▸ SUPPLIED PASSAGE:
*** Block opens ***
The endoscopic endonasal approach has been proposed as a primary surgical strategy for select craniopharyngiomas. However, those tumors that arise from the sella have not been classified with the other craniopharyngioma subtypes in terms of surgical nuances, intraoperative findings, and postoperative outcomes. The authors describe their experience with a select subtype of craniopharyngioma arising within the sella subjacent to the diaphragma sellae and refer to these tumors as type 0.

METHODS

After obtaining IRB approval, three institutions retrospectively reviewed their data collected from 2005 to 2017. Patients eligible for inclusion in the study were those who had tumors that originated from the sella inferior to the diaphragma sellae. Demographic, clinical, radiological, surgical, and follow-up data were examined and analyzed.
*** Block closes ***
▸ TASK DIRECTIONS: Rewrite the craniopharyngioma text starting with "After obtaining IRB" and going on through "examined and analyzed.", renaming "three institutions" as "multiple institutions".

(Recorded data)
*** Block opens ***
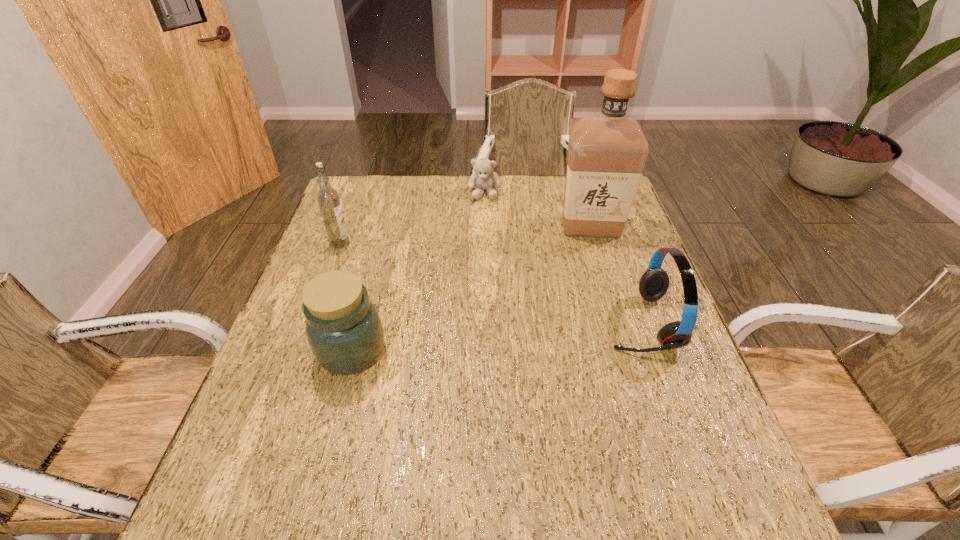
Where is `jar`? jar is located at coordinates (343, 327).

Locate an element on the screen. This screenshot has width=960, height=540. headset is located at coordinates (653, 284).

You are a GUI agent. You are given a task and a screenshot of the screen. Output one action in this format:
    pyautogui.click(x=<x>, y=<y>)
    Task: Click on the leftmost object
    The height and width of the screenshot is (540, 960).
    Given the screenshot: What is the action you would take?
    pyautogui.click(x=327, y=197)

This screenshot has width=960, height=540. What are the coordinates of `vodka` in the screenshot? It's located at (327, 197).

Image resolution: width=960 pixels, height=540 pixels. Identify the location of liquor. (607, 152).

Find the location of a particular element. The height and width of the screenshot is (540, 960). teddy bear is located at coordinates (484, 178).

The image size is (960, 540). In order to click on the third object from right to left in this screenshot , I will do `click(484, 178)`.

Locate an element on the screen. vacant space located on the right of the fourth object from right to left is located at coordinates (413, 350).

What are the coordinates of `vacant space located 0.380m with the microphone attached to the side of the headset` in the screenshot? It's located at (445, 322).

You are a GUI agent. You are given a task and a screenshot of the screen. Output one action in this format:
    pyautogui.click(x=<x>, y=<y>)
    Task: Click on the vacant region located with the microphone attached to the side of the headset
    The width and height of the screenshot is (960, 540).
    Given the screenshot: What is the action you would take?
    (581, 322)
*** Block closes ***
▸ COMPLETED TASK:
After obtaining IRB approval, multiple institutions retrospectively reviewed their data collected from 2005 to 2017. Patients eligible for inclusion in the study were those who had tumors that originated from the sella inferior to the diaphragma sellae. Demographic, clinical, radiological, surgical, and follow-up data were examined and analyzed.